Suddenly she begins to run but almost immediately realises that she is not going to make it and aborts her attempt. I am relieved the baby is alive, but disappointed not to have seen her succeed in her hunt. The cheetah strolls right past our vehicle and I can see the tiniest details of her spots from the open-sided Land Cruiser, which makes for unbeatable (if sometimes nerve-wrackingly intimate) viewing.
Although it has begun to rain, we continue our drive and are rewarded for our perseverance when we find a group of six lionesses with fourteen cubs. Undeterred by the summer rain they have begun to walk towards some Thomson’s gazelles. The cubs are then left near an acacia tree and the lionesses spread out to encircle their intended prey.

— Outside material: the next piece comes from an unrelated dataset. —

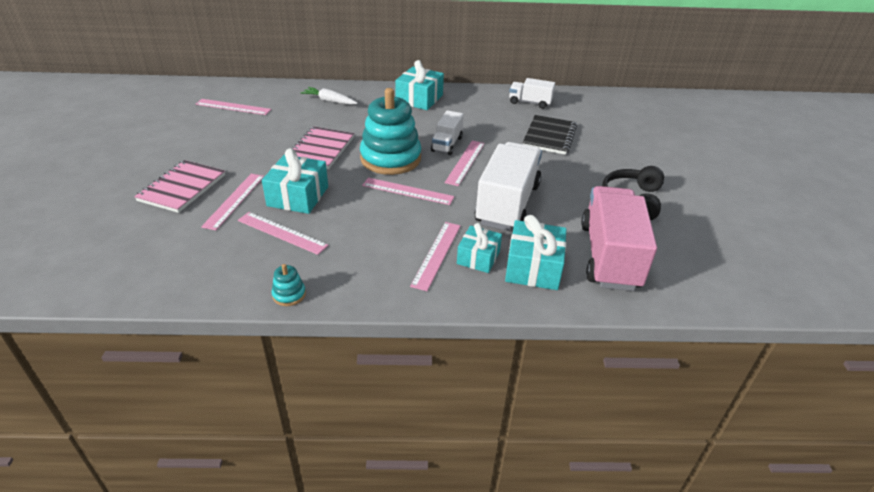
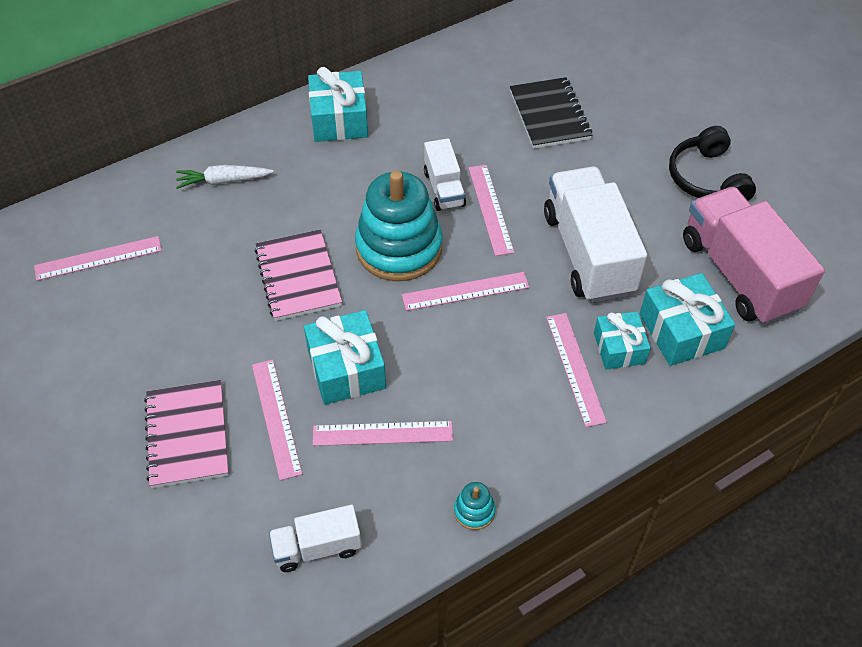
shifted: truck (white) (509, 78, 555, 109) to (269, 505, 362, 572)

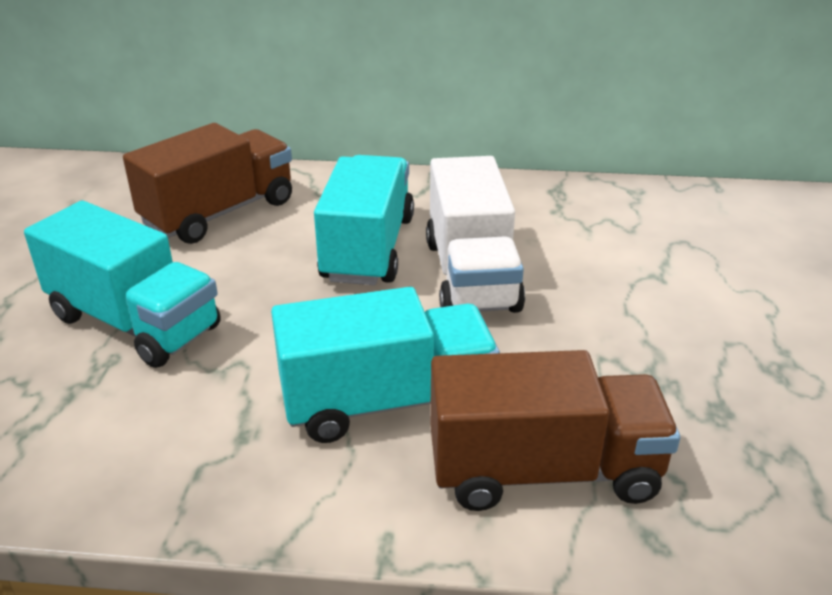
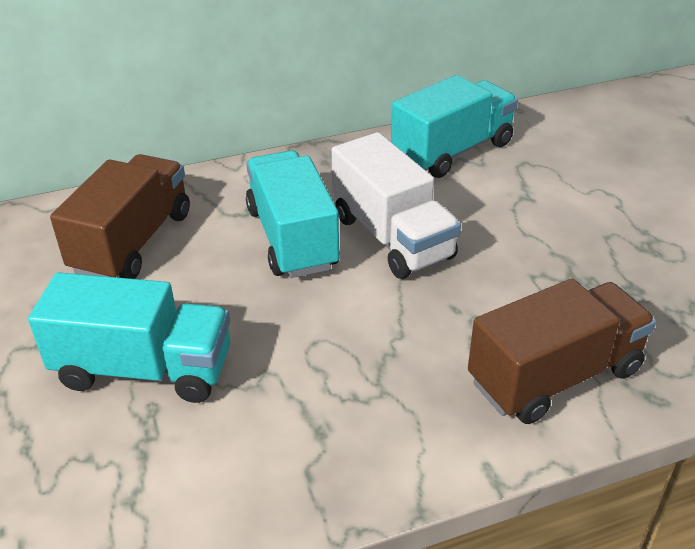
shifted: truck (turquoise) (271, 287, 500, 443) to (391, 75, 518, 178)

The gazelles must get wind of the lions as they snort and run away. We sit and watch until it grows dark and, agreeing that the lions have more patience than we do, head back for the luxury of our tents and dinner.
Tales from the hunt
Lorna and Richard meet us with umbrellas to lead us across the river on the suspension bridge, then they offer us drinks before dining, which we sip in the tented lounge area- that has a superb view of the plains- while regaling them with details of hunting cats. Lorna relates tales of sights she has seen from the lounge, especially during the migration when thousands of wildebeest gather right there.
We all dine together around a huge wooden table, in a cosy candle-lit area. Richard’s life, in which hospitality and bush living have always played a part, makes for colourful storytelling and as we discuss the merits of different 4x4’s and he amuses me with stories of his survival in all sorts of road conditions. The atmosphere is relaxed and convivial and we dine elegantly.
As the camp is unfenced, Maasai men, who are the night guards, escort us back to our tents. My tent looks romantic and inviting with soft lighting and I fall into bed, which harbours a hot water bottle, and listen to the whoops, screams and cackles of nearby spotted hyena.
I wake up early and open the front flaps of my tent to inhale the pure, crisp air. A waiter appears on my verandah, to serve me tea and scrumptious biscuits. It is sheer magic to watch giraffe loping across the plains.
Lorna casually mentions that they had leopard tracks on their verandah… what a thrill to think of a leopard padding past our tents! Richard drives me to the airstrip and on the way we see a Rosy-breasted longclaw and a crowned crane as well as a breeding herd of elephants. We watch the Safarilink plane land and he carries my bag for me and waves goodbye as we take off into a sky decorated with cumulus clouds. I have had the time of my life, met stimulating people and experienced hospitality par excellence.